India’s Great Eastern Shipping has been identified as the buyer of one of five MR ships sold by Scorpio Tankers.

TradeWinds is told India’s biggest private shipowner has acquired the 50,000-dwt STI Beryl (built 2013), which has no exhaust-gas cleaner fitted.

US-listed Scorpio said this week the ship had been sold for $36.6m.

Brokers later reported the buyer as Indian.

Last week, TradeWinds reported that Great Eastern had moved quickly to replace a veteran MR tanker it sold in May.

The company said it had agreed a deal to acquire a 2013-built ship of 49,990 dwt, which it did not name.

TradeWinds had narrowed the list down to four ships, based on Clarksons specifications, owned by Scorpio, Pertamina, Gulf Energy Maritime and Chilena Arcomar.

VesselsValue assesses the tanker as worth $37m.

The STI Beryl was bought back by Scorpio at the end of 2023 through a purchase option from Chinese lease financier Bank of Communications Financial Leasing.

Great Eastern has been contacted for comment.

$179m of sales announced

The sale was one of five disposals announced by New York-listed Scorpio this week for a total of $179m.

The Emanuele Lauro-led owner said it had agreed transactions to offload four units built in 2012 and one in 2013, its oldest remaining ships.

Three unnamed buyers have taken the 2012 tankers.

The scrubber-fitted ships are the 50,000-dwt STI Garnet, STI Onyx, STI Ruby and STI Topaz.

All the vessels are free from debt.

The STI Beryl will join the Great Eastern fleet by the end of September.

“The proposed ship will be financed entirely from internal accruals.

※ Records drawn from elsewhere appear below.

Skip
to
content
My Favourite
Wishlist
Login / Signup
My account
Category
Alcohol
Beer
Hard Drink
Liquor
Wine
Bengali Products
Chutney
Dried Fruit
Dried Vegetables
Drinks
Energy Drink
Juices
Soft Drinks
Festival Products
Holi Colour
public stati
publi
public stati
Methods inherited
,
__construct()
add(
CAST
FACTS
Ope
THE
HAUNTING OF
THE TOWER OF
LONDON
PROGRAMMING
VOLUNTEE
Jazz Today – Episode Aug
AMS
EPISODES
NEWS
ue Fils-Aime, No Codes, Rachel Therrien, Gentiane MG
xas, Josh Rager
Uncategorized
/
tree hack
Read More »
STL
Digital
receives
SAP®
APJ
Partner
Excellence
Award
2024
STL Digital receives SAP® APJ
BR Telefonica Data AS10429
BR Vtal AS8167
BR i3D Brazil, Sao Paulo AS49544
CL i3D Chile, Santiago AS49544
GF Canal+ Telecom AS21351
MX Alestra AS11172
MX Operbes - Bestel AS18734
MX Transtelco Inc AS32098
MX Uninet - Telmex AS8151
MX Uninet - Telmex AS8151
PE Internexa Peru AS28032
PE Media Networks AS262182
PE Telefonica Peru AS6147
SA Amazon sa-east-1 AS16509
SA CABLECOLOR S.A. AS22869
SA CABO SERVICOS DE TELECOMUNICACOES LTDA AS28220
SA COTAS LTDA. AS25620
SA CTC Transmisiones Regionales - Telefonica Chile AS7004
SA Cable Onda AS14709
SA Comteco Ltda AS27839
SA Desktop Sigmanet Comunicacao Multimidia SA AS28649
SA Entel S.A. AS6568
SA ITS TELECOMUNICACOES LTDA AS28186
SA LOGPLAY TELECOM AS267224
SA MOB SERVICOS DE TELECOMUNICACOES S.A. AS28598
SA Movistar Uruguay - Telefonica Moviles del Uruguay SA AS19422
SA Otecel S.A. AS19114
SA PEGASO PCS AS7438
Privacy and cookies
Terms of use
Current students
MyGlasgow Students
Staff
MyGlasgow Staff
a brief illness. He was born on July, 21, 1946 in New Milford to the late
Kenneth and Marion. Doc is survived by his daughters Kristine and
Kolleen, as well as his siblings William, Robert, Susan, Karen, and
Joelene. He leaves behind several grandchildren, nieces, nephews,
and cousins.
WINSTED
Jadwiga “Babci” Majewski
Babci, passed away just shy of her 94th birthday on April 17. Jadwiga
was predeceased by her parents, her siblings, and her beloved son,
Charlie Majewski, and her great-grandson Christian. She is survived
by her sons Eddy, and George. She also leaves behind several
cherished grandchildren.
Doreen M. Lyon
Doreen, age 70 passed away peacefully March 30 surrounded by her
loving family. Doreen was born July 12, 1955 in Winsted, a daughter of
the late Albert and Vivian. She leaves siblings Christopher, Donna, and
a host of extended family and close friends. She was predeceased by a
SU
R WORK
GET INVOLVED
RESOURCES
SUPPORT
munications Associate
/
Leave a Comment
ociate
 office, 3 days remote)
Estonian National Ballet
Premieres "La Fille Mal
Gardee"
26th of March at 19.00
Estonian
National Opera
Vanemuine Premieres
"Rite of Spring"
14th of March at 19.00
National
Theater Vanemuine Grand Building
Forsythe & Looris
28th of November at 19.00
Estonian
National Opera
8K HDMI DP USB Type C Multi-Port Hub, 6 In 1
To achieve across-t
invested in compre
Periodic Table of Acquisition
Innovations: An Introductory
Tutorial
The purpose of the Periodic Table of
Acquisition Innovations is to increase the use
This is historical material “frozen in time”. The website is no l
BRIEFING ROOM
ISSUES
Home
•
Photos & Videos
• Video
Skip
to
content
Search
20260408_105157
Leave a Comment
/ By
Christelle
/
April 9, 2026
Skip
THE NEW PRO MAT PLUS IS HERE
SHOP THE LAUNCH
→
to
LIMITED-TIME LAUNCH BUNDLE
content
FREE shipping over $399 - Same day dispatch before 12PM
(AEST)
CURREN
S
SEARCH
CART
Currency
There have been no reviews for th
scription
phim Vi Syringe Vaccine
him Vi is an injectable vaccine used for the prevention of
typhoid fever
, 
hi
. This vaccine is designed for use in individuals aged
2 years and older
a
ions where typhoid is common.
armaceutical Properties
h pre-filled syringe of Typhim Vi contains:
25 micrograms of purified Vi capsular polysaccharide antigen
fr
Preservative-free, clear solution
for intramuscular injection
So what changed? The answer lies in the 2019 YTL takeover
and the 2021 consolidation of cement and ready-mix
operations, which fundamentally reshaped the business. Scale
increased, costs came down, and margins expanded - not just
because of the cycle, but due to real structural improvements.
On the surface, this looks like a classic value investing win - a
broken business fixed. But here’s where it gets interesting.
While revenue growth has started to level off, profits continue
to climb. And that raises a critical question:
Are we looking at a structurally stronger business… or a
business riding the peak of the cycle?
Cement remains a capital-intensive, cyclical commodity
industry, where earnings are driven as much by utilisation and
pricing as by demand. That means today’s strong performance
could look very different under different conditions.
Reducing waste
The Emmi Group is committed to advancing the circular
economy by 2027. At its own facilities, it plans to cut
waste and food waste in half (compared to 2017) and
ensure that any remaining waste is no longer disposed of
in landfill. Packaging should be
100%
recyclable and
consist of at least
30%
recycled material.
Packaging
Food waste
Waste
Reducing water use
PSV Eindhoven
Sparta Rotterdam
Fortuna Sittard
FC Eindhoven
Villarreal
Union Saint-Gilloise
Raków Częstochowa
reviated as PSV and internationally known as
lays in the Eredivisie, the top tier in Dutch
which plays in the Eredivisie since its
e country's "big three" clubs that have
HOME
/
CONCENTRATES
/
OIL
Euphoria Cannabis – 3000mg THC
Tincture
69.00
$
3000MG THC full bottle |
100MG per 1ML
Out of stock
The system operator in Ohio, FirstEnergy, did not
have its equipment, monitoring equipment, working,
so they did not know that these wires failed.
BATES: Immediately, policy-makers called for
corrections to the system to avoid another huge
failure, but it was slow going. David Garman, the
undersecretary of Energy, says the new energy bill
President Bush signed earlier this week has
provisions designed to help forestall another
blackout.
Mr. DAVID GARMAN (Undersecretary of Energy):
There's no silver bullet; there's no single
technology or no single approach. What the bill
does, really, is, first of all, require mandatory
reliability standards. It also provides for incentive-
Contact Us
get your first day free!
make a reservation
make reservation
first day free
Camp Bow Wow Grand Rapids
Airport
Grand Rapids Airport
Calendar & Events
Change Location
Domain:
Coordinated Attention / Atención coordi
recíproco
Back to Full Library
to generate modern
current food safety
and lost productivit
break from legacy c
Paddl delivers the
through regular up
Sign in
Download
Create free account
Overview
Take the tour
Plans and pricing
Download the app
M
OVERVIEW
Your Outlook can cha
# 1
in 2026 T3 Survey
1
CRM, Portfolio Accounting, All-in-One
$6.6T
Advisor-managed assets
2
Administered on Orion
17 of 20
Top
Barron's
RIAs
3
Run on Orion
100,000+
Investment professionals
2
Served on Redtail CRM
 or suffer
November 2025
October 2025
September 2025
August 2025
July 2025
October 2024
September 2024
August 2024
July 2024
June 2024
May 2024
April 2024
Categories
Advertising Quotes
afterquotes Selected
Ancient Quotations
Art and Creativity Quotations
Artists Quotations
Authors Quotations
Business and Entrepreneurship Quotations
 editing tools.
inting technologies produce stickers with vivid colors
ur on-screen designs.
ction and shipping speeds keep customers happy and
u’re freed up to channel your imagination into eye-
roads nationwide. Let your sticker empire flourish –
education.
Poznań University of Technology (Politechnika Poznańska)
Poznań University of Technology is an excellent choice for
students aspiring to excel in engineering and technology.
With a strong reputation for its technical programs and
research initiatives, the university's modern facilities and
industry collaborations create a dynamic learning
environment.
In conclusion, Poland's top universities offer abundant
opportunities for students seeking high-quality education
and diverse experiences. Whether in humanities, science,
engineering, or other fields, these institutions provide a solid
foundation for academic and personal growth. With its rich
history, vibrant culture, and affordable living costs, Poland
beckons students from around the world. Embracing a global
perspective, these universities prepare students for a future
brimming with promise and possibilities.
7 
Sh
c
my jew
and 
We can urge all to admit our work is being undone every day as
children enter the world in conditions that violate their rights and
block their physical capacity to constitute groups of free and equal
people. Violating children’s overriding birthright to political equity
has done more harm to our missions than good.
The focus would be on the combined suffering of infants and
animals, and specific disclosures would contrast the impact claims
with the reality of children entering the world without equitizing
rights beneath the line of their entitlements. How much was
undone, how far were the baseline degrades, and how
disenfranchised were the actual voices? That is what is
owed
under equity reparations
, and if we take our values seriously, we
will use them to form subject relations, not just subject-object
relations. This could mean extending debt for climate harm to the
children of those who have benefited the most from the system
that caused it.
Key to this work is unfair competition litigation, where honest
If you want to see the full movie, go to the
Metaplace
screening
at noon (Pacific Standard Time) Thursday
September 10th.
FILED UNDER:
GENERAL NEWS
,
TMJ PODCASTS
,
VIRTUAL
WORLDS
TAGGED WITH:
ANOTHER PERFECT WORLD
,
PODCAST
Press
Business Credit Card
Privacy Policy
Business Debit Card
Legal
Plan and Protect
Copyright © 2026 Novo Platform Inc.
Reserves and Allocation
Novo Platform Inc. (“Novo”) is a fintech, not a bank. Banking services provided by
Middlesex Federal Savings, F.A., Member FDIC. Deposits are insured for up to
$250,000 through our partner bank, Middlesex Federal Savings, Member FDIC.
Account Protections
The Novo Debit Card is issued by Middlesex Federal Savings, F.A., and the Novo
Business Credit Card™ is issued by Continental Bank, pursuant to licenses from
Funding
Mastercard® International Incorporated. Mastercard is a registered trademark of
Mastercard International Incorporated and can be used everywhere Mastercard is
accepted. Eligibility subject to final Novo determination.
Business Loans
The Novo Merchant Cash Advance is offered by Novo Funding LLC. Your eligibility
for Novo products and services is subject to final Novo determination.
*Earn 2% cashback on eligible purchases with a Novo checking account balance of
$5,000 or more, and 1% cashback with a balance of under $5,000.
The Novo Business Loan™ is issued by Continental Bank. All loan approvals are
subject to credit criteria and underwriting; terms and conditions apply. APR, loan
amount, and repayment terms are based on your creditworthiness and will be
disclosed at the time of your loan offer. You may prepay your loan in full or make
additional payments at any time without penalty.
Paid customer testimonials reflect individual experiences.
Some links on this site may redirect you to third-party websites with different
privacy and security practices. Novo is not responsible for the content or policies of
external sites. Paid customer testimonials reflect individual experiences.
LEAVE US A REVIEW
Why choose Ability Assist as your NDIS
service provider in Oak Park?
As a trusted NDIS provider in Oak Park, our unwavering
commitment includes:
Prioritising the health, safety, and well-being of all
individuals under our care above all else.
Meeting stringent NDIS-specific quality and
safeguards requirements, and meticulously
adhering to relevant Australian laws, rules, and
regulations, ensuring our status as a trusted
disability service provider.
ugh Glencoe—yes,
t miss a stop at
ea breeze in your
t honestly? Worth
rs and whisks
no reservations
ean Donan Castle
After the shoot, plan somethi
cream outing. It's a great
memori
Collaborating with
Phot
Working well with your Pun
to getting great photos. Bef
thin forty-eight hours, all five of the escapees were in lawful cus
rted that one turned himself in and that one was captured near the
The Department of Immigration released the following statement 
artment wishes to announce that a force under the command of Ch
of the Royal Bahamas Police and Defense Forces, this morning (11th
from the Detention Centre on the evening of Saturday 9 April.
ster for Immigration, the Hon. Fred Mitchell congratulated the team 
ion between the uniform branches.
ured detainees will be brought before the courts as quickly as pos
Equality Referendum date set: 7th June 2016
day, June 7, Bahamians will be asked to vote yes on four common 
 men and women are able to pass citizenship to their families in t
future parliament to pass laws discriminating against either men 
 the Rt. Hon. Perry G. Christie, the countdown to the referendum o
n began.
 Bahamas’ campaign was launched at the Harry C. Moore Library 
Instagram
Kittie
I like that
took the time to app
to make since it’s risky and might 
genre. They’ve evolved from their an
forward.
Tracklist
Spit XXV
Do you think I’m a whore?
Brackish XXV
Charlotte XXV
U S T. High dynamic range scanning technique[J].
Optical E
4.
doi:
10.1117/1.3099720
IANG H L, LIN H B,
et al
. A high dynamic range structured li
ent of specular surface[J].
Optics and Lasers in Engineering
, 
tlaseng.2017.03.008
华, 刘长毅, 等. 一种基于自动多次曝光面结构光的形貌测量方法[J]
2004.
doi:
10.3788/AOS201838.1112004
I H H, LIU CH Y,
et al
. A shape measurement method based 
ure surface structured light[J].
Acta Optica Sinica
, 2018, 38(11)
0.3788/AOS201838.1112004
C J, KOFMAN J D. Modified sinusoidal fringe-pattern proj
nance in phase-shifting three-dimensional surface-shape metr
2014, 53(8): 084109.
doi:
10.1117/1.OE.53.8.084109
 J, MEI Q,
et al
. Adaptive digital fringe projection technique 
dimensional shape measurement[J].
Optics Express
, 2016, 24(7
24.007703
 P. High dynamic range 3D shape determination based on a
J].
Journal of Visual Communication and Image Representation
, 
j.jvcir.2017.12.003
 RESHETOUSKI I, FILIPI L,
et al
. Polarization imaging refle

The purpose of the acquisition is modernisation and expansion of the fleet,” Great Eastern added in its earlier statement.

The company’s current capacity utilisation is close to 100%, it said.

Great Eastern has 43 cargo vessels, comprising 29 tankers and LPG carriers as well as 14 bulkers.

Last month, the Mumbai-listed owner said the 48,700-dwt MR tanker Jag Pranam (built 2004) went to an unnamed third party for delivery in the first half of its current financial year.

The Japanese-built vessel fetched $14m, according to brokers.

Great Eastern paid $14.4m to buy the tanker from NYK of Japan 10 years ago.